Como pode notar, estou desistindo do casamento. Quero que saiba da imensa dor e constrangimento, que sinto nesse momento tão importante. Se isso aconteceu, não foi por culpa sua, a única explicação razoável, é a de que apesar de seu carinho de sua atenção extremada, eu não pude sentir o amor que lhe é merecido. Igualmente, para maiores esclarecimentos, é de supro reconhecimento, a aclaração de que amo outra pessoa. Mais precisamente uma pessoa bem próxima de ti. Mais precisamente, a pessoa de Marcos Teixeira. Sim o seu amigo Marquinho é aquele a que dedico um amor verdadeiro. E já a bom tempo, desde que estudava o segundo grau.

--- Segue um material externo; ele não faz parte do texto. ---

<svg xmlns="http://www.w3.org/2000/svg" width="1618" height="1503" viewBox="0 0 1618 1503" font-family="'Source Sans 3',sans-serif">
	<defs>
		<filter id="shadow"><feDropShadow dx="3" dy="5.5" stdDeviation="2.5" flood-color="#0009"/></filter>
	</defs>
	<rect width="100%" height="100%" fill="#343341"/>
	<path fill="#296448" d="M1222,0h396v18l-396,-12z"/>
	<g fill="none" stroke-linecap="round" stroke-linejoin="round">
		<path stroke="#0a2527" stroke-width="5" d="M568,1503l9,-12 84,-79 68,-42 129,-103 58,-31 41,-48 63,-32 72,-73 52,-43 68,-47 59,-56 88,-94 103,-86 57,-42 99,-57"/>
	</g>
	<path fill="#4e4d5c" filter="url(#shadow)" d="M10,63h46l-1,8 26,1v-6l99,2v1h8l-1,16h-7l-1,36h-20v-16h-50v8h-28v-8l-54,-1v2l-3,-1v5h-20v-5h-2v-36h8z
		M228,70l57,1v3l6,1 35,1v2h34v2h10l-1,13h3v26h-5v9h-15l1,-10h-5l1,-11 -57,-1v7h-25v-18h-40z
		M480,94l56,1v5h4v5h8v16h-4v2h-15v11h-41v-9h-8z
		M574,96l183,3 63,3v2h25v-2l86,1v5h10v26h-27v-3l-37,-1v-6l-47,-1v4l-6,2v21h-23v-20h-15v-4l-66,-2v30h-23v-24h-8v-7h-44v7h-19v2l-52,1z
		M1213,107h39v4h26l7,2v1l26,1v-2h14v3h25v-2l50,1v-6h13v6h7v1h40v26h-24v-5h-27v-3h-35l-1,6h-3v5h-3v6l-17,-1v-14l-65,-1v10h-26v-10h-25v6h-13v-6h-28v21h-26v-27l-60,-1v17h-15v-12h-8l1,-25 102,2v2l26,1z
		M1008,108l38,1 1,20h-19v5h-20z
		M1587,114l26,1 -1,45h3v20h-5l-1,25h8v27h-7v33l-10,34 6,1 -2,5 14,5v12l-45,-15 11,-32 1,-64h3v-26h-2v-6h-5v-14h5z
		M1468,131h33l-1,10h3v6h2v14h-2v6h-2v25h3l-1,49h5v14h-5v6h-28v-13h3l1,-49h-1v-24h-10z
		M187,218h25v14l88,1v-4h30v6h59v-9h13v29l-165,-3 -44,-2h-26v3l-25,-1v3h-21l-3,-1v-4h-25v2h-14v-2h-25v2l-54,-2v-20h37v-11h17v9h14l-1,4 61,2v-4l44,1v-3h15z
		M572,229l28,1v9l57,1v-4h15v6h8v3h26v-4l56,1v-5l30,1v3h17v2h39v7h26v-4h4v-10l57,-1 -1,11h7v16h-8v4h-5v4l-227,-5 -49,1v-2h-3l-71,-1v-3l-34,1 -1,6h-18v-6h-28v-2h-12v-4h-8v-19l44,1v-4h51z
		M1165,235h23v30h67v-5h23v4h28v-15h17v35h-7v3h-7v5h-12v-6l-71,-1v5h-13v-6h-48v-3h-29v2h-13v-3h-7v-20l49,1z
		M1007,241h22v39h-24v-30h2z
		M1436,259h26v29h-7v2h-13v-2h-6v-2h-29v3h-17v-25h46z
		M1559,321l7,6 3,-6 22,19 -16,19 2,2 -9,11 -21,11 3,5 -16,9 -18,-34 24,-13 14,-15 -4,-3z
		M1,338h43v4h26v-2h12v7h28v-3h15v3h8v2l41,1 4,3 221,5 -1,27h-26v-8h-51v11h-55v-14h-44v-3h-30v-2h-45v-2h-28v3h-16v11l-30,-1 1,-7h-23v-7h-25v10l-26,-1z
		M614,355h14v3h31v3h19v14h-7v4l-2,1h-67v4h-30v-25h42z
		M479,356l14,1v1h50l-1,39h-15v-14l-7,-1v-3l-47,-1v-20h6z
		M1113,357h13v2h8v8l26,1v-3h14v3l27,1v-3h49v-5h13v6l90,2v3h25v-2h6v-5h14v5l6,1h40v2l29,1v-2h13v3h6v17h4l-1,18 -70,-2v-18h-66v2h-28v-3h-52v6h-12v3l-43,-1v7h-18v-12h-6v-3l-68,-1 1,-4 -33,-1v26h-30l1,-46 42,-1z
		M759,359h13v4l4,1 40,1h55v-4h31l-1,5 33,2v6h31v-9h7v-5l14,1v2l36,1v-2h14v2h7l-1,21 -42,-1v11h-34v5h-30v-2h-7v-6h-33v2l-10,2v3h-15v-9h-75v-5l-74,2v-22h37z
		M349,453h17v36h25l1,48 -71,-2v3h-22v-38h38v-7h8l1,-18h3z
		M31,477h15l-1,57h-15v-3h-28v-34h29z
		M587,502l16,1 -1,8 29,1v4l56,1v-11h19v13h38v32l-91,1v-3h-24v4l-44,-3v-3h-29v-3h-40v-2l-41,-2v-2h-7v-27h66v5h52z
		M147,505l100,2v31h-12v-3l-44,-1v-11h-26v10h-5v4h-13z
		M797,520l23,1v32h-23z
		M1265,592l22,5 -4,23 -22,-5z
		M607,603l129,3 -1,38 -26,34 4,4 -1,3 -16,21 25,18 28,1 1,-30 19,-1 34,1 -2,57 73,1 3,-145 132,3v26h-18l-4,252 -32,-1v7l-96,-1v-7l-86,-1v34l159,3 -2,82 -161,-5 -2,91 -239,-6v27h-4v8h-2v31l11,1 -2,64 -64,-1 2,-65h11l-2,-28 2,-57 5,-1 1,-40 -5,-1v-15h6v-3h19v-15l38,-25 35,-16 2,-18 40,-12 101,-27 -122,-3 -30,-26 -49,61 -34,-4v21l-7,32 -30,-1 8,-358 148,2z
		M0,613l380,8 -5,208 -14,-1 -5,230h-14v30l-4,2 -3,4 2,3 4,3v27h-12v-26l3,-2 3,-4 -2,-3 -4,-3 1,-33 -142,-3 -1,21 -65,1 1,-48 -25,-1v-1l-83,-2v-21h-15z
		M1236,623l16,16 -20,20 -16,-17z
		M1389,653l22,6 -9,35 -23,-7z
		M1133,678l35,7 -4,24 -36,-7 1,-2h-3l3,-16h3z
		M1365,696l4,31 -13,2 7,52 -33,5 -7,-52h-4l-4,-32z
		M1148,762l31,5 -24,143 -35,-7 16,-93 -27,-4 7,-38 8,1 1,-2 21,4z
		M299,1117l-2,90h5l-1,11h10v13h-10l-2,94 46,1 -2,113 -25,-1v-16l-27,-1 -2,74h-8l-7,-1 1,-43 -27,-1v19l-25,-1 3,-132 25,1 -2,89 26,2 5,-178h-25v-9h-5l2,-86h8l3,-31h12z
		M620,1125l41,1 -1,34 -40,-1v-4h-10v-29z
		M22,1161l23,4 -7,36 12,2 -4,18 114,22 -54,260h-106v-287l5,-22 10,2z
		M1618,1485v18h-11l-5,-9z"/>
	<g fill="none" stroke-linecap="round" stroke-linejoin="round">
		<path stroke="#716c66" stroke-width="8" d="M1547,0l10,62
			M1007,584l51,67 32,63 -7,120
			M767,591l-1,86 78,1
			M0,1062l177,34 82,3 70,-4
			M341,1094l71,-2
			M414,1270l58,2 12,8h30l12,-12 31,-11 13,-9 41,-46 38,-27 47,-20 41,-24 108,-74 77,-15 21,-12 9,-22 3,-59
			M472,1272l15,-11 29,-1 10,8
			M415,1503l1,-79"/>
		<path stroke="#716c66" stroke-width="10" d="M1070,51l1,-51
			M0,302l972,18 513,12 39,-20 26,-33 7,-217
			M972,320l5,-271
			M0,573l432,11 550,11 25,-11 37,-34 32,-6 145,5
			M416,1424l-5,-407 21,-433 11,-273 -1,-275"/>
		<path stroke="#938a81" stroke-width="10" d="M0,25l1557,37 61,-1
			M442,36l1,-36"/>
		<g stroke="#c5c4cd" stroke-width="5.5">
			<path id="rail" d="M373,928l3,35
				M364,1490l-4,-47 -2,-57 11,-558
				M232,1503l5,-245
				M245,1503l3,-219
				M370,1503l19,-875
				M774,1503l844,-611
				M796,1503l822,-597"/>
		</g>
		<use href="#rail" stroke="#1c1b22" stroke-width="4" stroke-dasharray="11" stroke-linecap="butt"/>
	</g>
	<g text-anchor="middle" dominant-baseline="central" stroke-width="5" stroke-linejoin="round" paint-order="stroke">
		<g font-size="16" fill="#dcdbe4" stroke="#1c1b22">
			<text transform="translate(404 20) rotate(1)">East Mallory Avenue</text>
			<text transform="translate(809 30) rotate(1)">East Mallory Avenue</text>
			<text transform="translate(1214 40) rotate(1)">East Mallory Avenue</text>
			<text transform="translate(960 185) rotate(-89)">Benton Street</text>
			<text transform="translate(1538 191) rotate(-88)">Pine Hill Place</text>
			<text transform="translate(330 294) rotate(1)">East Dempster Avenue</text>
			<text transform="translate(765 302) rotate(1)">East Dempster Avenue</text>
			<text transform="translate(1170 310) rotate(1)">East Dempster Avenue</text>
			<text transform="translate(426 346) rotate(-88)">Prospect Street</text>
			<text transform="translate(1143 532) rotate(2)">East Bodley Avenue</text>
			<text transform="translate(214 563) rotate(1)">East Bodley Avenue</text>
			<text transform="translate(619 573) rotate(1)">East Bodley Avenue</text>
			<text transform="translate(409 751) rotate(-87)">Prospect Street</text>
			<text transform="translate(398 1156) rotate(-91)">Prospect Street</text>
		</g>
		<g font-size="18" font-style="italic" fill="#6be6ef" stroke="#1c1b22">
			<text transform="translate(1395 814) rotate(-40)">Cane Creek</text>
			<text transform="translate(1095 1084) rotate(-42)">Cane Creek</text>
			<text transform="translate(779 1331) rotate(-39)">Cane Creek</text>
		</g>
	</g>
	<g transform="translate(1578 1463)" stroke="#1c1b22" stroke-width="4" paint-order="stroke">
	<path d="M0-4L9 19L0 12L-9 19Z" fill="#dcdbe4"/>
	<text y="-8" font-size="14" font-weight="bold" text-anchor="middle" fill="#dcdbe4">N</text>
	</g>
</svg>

Sinto verdadeiramente que as coisas tenham acontecido nesses termos, mas espero que compreenda, e desejo a ti toda a felicidade.

Da sua Simone Prado.

 

 

Na casa grande da fazenda, no quarto que tinha sido preparado para eles, Geraldo cogitava, e apesar da dor, seus pensamentos podiam se dar o luxo da poesia: “porque Simone saiu secreta, envolvida nas carcaças de nossas lembranças? Olhos brilhantes nas trevas, onde me aprisionastes? Estava preso a ela por um helo de amor. Ela se foi, deixando a sua presença”.

Mas, deveras, a sua presença ainda permanecia naquele quarto. Invisível e irresistível. Essa presença invisível, era a força que lhe prendia. Apesar de toda a ironia, da miopia, e de todo o mistério do eclipse.